• **Problem description**: Taking only the lines of the data below from the line with "left front paw: (455, 685)" to the line with "left back paw: (636, 597)", ends included, write them out exactly and without pictures.

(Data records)
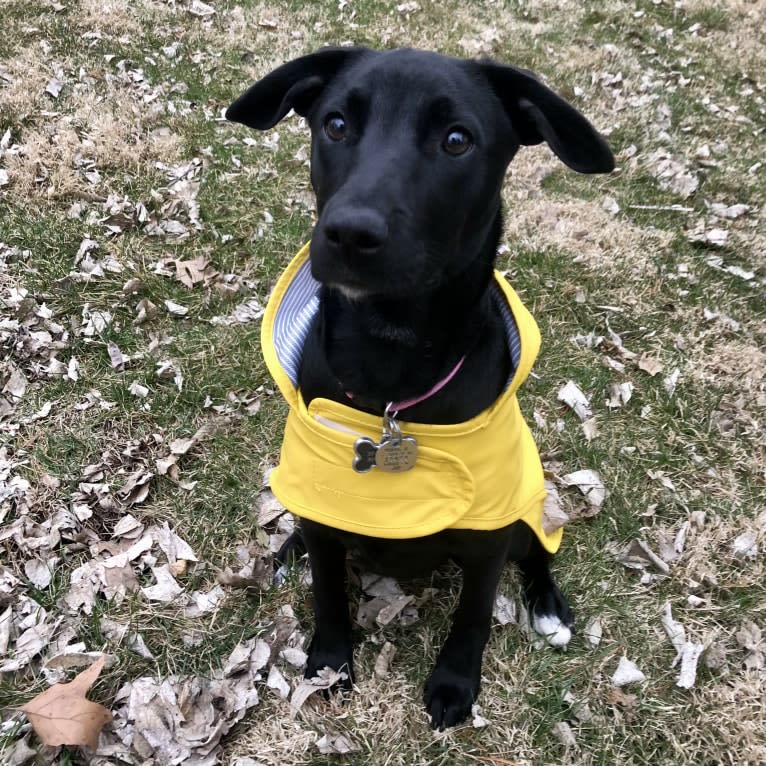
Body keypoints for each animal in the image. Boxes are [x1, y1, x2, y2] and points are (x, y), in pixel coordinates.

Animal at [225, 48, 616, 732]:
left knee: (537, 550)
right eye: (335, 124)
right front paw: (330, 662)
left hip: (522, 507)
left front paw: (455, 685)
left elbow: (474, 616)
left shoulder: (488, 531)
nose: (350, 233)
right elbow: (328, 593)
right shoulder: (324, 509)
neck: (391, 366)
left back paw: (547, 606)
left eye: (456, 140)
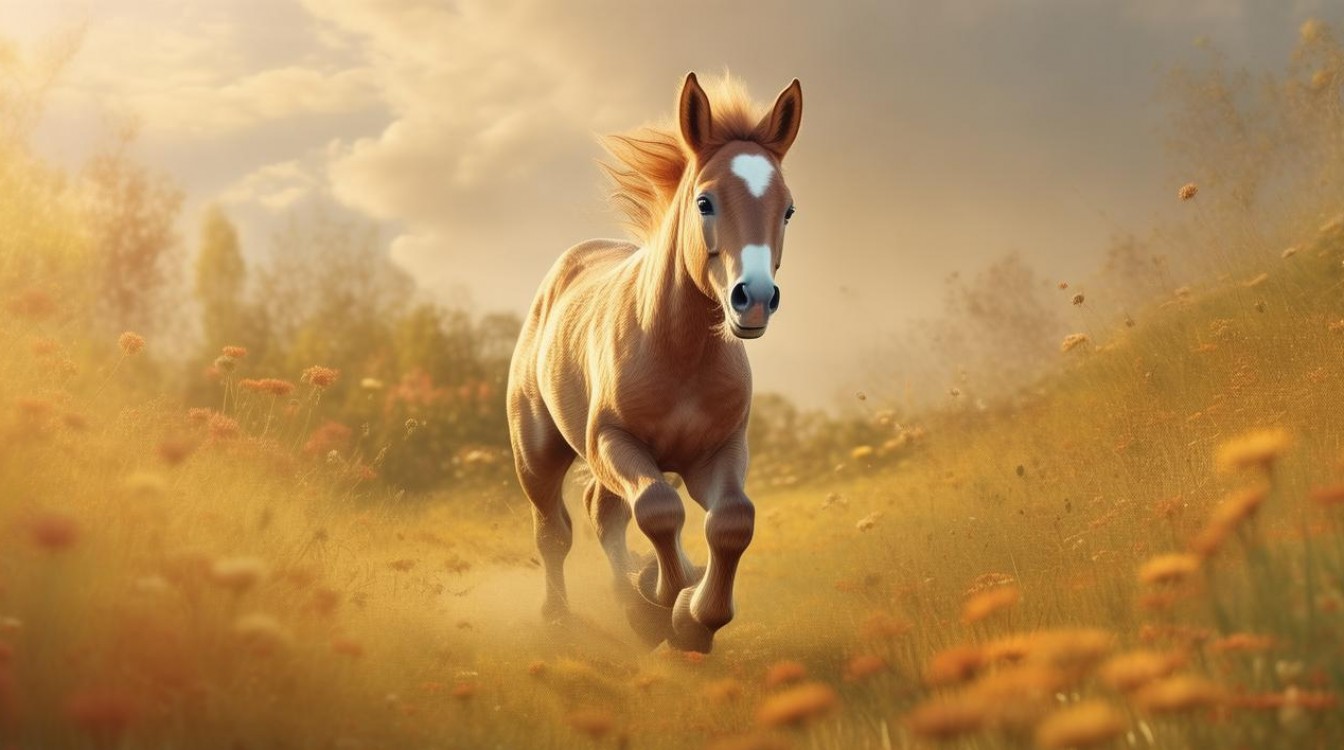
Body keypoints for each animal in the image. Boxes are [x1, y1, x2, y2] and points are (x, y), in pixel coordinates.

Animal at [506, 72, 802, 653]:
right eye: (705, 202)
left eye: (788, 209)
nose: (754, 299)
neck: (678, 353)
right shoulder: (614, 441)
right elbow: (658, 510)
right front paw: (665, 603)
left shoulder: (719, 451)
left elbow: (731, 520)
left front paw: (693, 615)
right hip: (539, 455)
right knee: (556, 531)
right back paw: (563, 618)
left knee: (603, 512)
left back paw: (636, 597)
==
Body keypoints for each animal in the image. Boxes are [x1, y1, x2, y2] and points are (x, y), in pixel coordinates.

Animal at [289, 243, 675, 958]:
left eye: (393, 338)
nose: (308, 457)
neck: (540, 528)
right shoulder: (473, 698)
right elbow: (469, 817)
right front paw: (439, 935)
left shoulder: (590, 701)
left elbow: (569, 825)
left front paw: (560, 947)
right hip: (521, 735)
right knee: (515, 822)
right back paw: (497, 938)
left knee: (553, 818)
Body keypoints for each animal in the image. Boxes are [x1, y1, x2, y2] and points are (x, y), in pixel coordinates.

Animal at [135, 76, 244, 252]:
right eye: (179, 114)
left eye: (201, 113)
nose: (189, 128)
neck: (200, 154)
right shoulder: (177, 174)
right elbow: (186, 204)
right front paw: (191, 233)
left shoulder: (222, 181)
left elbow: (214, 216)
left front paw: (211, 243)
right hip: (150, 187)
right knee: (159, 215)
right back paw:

• **The answer**:
left front paw: (455, 685)
left elbow: (474, 616)
left shoulder: (488, 531)
nose: (350, 233)
right elbow: (328, 593)
right shoulder: (324, 509)
neck: (391, 366)
left back paw: (547, 606)
left eye: (456, 140)
Body keypoints for each animal in the image. Boxes are [x1, y1, x2, y2] and points are (x, y), in pixel coordinates.

Animal at [506, 72, 802, 653]:
right eye: (705, 202)
left eye: (788, 209)
nose: (754, 299)
neck: (678, 353)
right shoulder: (614, 441)
right elbow: (658, 510)
right front paw: (665, 603)
left shoulder: (719, 451)
left elbow: (731, 520)
left front paw: (693, 615)
right hip: (539, 455)
right knee: (556, 531)
right back paw: (563, 618)
left knee: (603, 512)
left back paw: (636, 597)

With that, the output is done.